(Data to examine)

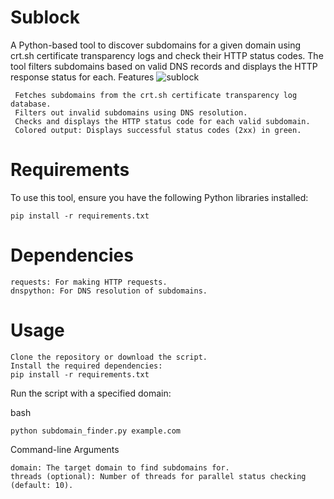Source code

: # Sublock
A Python-based tool to discover subdomains for a given domain using crt.sh certificate transparency logs and check their HTTP status codes. The tool filters subdomains based on valid DNS records and displays the HTTP response status for each.
Features
![sublock](https://github.com/user-attachments/assets/d6631915-0311-4ef3-a37d-f61d14383a0c)

     Fetches subdomains from the crt.sh certificate transparency log database.
     Filters out invalid subdomains using DNS resolution.
     Checks and displays the HTTP status code for each valid subdomain.
     Colored output: Displays successful status codes (2xx) in green.


# Requirements

To use this tool, ensure you have the following Python libraries installed:



    pip install -r requirements.txt

# Dependencies

    requests: For making HTTP requests.
    dnspython: For DNS resolution of subdomains.
    

# Usage

    Clone the repository or download the script.
    Install the required dependencies:
    pip install -r requirements.txt

Run the script with a specified domain:

bash

    python subdomain_finder.py example.com

Command-line Arguments

    domain: The target domain to find subdomains for.
    threads (optional): Number of threads for parallel status checking (default: 10).
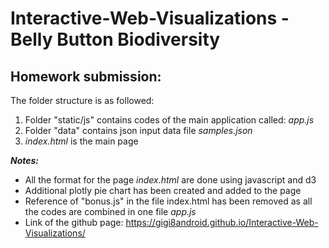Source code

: # Interactive-Web-Visualizations - Belly Button Biodiversity

## Homework submission:

The folder structure is as followed: </br>
1. Folder "static/js" contains codes of the main application called: _app.js_
2. Folder "data" contains json input data file _samples.json_
3. _index.html_ is the main page

**_Notes:_** </br>
  - All the format for the page _index.html_ are done using javascript and d3
  - Additional plotly pie chart has been created and added to the page
  - Reference of "bonus.js" in the file index.html has been removed as all the codes are combined in one file _app.js_
  - Link of the github page: https://gigi8android.github.io/Interactive-Web-Visualizations/
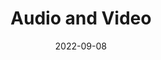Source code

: ---
title: 'Audio and Video'
authors:
  - estelleweyl
description: Discover how to work with HTML media such as audio and video.
date: 2022-09-08
placeholder: true
tags:
  - html
---
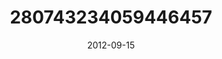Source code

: ---
title: "280743234059446457"
cover: "2012-09-15 15.33.43 280743234059446457_46248401"
photo: "2012-09-15 15.33.43 280743234059446457_46248401"
date: "2012-09-15"
type: "photo"
---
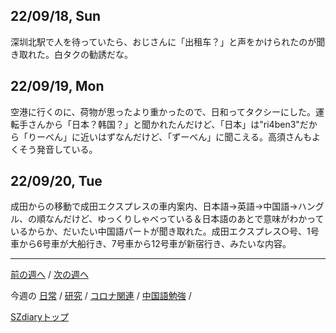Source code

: ## 22/09/18, Sun

深圳北駅で人を待っていたら、おじさんに「出租车？」と声をかけられたのが聞き取れた。白タクの勧誘だな。


## 22/09/19, Mon

空港に行くのに、荷物が思ったより重かったので、日和ってタクシーにした。運転手さんから「日本？韩国？」と聞かれたんだけど、「日本」は"ri4ben3"だから「りーべん」に近いはずなんだけど、「ずーべん」に聞こえる。高須さんもよくそう発音している。


## 22/09/20, Tue

成田からの移動で成田エクスプレスの車内案内、日本語→英語→中国語→ハングル、の順なんだけど、ゆっくりしゃべっている＆日本語のあとで意味がわかっているからか、だいたい中国語パートが聞き取れた。成田エクスプレス○号、1号車から6号車が大船行き、7号車から12号車が新宿行き、みたいな内容。

***

[前の週へ](2209-2.md) /
[次の週へ](2209-4.md)

今週の
[日常](../diary/2209-3.md) /
[研究](../research/2209-3.md) /
[コロナ関連](../covid19/2209-3.md) / 
[中国語勉強](../chinese/2209-3.md) / 

[SZdiaryトップ](../../README.md)
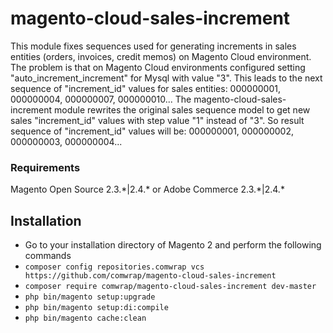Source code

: # magento-cloud-sales-increment

This module fixes sequences used for generating increments in sales entities (orders, invoices, credit memos) on Magento Cloud environment.
The problem is that on Magento Cloud environments configured setting "auto_increment_increment" for Mysql with value "3". This leads to the next sequence of "increment_id" values for sales entities:
000000001, 000000004, 000000007, 000000010... 
The magento-cloud-sales-increment module rewrites the original sales sequence model to get new sales "increment_id" values with step value "1" instead of "3". 
So result sequence of "increment_id" values will be: 000000001, 000000002, 000000003, 000000004...


### Requirements

Magento Open Source 2.3.\*|2.4.\* or Adobe Commerce 2.3.\*|2.4.\*


## Installation
*	Go to your installation directory of Magento 2 and perform the following commands
*   `composer config repositories.comwrap vcs https://github.com/comwrap/magento-cloud-sales-increment`
*	`composer require comwrap/magento-cloud-sales-increment dev-master`
*	`php bin/magento setup:upgrade`
*	`php bin/magento setup:di:compile`
*	`php bin/magento cache:clean`
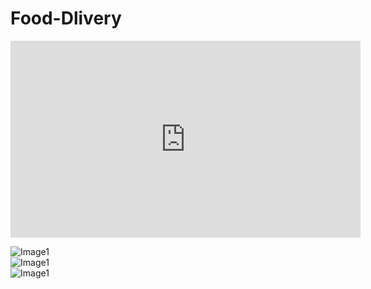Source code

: # Food-Dlivery

 <iframe width="560" height="315" src="https://www.youtube.com/embed/EyQZop2zfQA" frameborder="0" allow="accelerometer; autoplay; encrypted-media; gyroscope; picture-in-picture" allowfullscreen></iframe>

![Image1](https://i.ibb.co/PWc9KrD/e92ce484-0885-4389-bbec-d57b9a5e93bc.jpg)  
![Image1](https://i.ibb.co/PWc9KrD/e92ce484-0885-4389-bbec-d57b9a5e93bc.jpg)  
![Image1](https://i.ibb.co/f8nZHSk/57686e35-e975-42bc-afae-94db873a8bf6.jpg)  
 
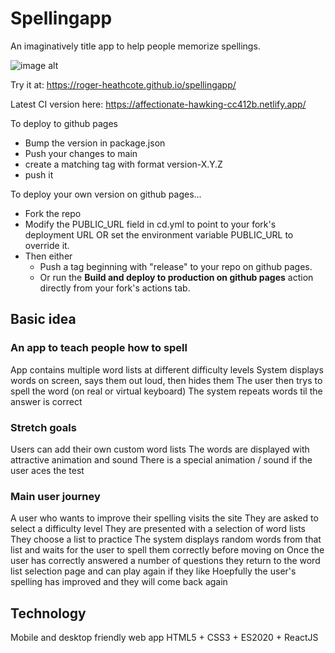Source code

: # Spellingapp

An imaginatively title app to help people memorize spellings.

![image alt](https://media.giphy.com/media/zjpavCjur4eEH42TPm/giphy.gif)

Try it at: https://roger-heathcote.github.io/spellingapp/

Latest CI version here: https://affectionate-hawking-cc412b.netlify.app/

To deploy to github pages

- Bump the version in package.json
- Push your changes to main
- create a matching tag with format version-X.Y.Z
- push it


To deploy your own version on github pages...

- Fork the repo
- Modify the PUBLIC_URL field in cd.yml to point to your fork's deployment URL OR set the environment variable PUBLIC_URL to override it.
- Then either
  - Push a tag beginning with "release" to your repo on github pages.
  - Or run the **Build and deploy to production on github pages** action directly from your fork's actions tab.


## Basic idea

### An app to teach people how to spell

App contains multiple word lists at different difficulty levels
System displays words on screen, says them out loud, then hides them
The user then trys to spell the word (on real or virtual keyboard)
The system repeats words til the answer is correct

### Stretch goals
Users can add their own custom word lists
The words are displayed with attractive animation and sound
There is a special animation / sound if the user aces the test

### Main user journey
A user who wants to improve their spelling visits the site
They are asked to select a difficulty level
They are presented with a selection of word lists
They choose a list to practice
The system displays random words from that list and waits for the user to spell them correctly before moving on
Once the user has correctly answered a number of questions they return to the word list selection page and can play again if they like
Hoepfully the user's spelling has improved and they will come back again

## Technology
Mobile and desktop friendly web app
HTML5 + CSS3 + ES2020 + ReactJS


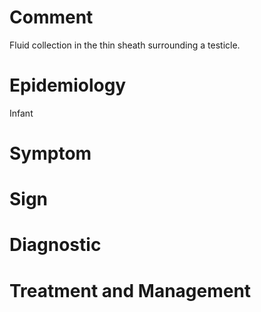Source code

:# Comment

Fluid collection in the thin sheath surrounding a testicle.

# Epidemiology

Infant

# Symptom

# Sign

# Diagnostic

# Treatment and Management
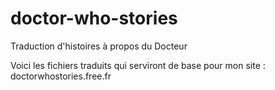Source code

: doctor-who-stories
==================

Traduction d'histoires à propos du Docteur

Voici les fichiers traduits qui serviront de base pour mon site : doctorwhostories.free.fr
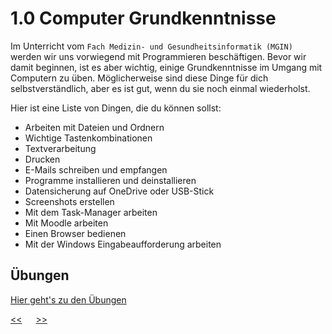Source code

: # 1.0 Computer Grundkenntnisse

Im Unterricht vom `Fach Medizin- und Gesundheitsinformatik (MGIN)`
werden wir uns vorwiegend mit Programmieren beschäftigen.
Bevor wir damit beginnen, ist es aber wichtig, einige Grundkenntnisse im Umgang mit Computern zu üben.
Möglicherweise sind diese Dinge für dich selbstverständlich, aber es ist gut, wenn du sie noch einmal wiederholst.

Hier ist eine Liste von Dingen, die du können sollst:

- Arbeiten mit Dateien und Ordnern
- Wichtige Tastenkombinationen
- Textverarbeitung
- Drucken
- E-Mails schreiben und empfangen
- Programme installieren und deinstallieren
- Datensicherung auf OneDrive oder USB-Stick
- Screenshots erstellen
- Mit dem Task-Manager arbeiten
- Mit Moodle arbeiten
- Einen Browser bedienen
- Mit der Windows Eingabeaufforderung arbeiten

## Übungen
[Hier geht's zu den Übungen](../uebungen/UE_01.0_ComputerGrundkenntnisse) 


[<<](00.0_UeberDiesesSkriptum.md) &emsp; [>>](02.0_ProgrammierenMitPython.md)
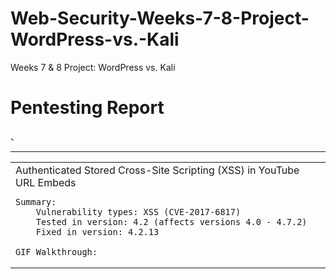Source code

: # Web-Security-Weeks-7-8-Project-WordPress-vs.-Kali
Weeks 7 &amp; 8 Project: WordPress vs. Kali

<h1>Pentesting Report</h1>、
<hr>
<table>
   <tr>
    <td>
    Authenticated Stored Cross-Site Scripting (XSS) in YouTube URL Embeds

    Summary:
        Vulnerability types: XSS (CVE-2017-6817)
        Tested in version: 4.2 (affects versions 4.0 - 4.7.2)
        Fixed in version: 4.2.13
	
    GIF Walkthrough:
  </td>
</tr>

(End Data to examine)

### Your instructions:
From the records above, copy each line in which the string "https" occurs.

### Result of this task:
![sublock](https://github.com/user-attachments/assets/d6631915-0311-4ef3-a37d-f61d14383a0c)
  - Link of the github page: https://gigi8android.github.io/Interactive-Web-Visualizations/
*   `composer config repositories.comwrap vcs https://github.com/comwrap/magento-cloud-sales-increment`
 <iframe width="560" height="315" src="https://www.youtube.com/embed/EyQZop2zfQA" frameborder="0" allow="accelerometer; autoplay; encrypted-media; gyroscope; picture-in-picture" allowfullscreen></iframe>
![Image1](https://i.ibb.co/PWc9KrD/e92ce484-0885-4389-bbec-d57b9a5e93bc.jpg)  
![Image1](https://i.ibb.co/PWc9KrD/e92ce484-0885-4389-bbec-d57b9a5e93bc.jpg)  
![Image1](https://i.ibb.co/f8nZHSk/57686e35-e975-42bc-afae-94db873a8bf6.jpg)  
![image alt](https://media.giphy.com/media/zjpavCjur4eEH42TPm/giphy.gif)
Try it at: https://roger-heathcote.github.io/spellingapp/
Latest CI version here: https://affectionate-hawking-cc412b.netlify.app/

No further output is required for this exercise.